## What the task asks
Without the pictures, give every record again exactly.

- - -

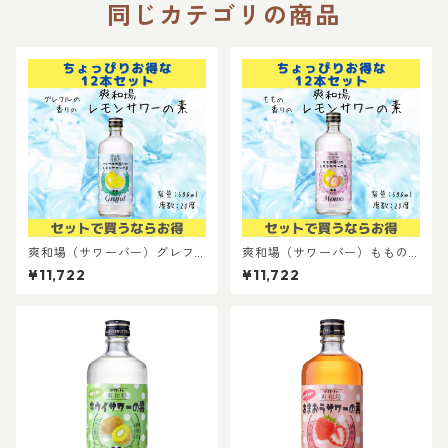
同じカテゴリの商品
爽和場（サワーバー）グレフ
爽和場（サワーバー）ももの
ルの香りのレモンサワーの素
香りのレモンサワーの素 12
¥11,722
¥11,722
【12本セット】｜自宅で簡単
本セット｜自宅で簡単 健康志
健康志向 糖類ゼロ プリン体ゼ
向 糖類ゼロ プリン体ゼロ 晩酌
ロ 晩酌 食事に合うお酒 お家居
食事に合うお酒 お家居酒屋 も
酒屋
もサワー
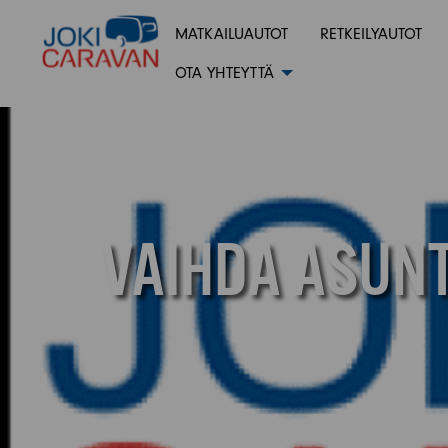
MATKAILUAUTOT
RETKEILYAUTOT
OTA YHTEYTTÄ
VAIHDA ASUN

- - -

## Output of the exercise
同じカテゴリの商品
爽和場（サワーバー）グレフ
爽和場（サワーバー）ももの
ルの香りのレモンサワーの素
香りのレモンサワーの素 12
¥11,722
¥11,722
【12本セット】｜自宅で簡単
本セット｜自宅で簡単 健康志
健康志向 糖類ゼロ プリン体ゼ
向 糖類ゼロ プリン体ゼロ 晩酌
ロ 晩酌 食事に合うお酒 お家居
食事に合うお酒 お家居酒屋 も
酒屋
もサワー
MATKAILUAUTOT
RETKEILYAUTOT
OTA YHTEYTTÄ
VAIHDA ASUN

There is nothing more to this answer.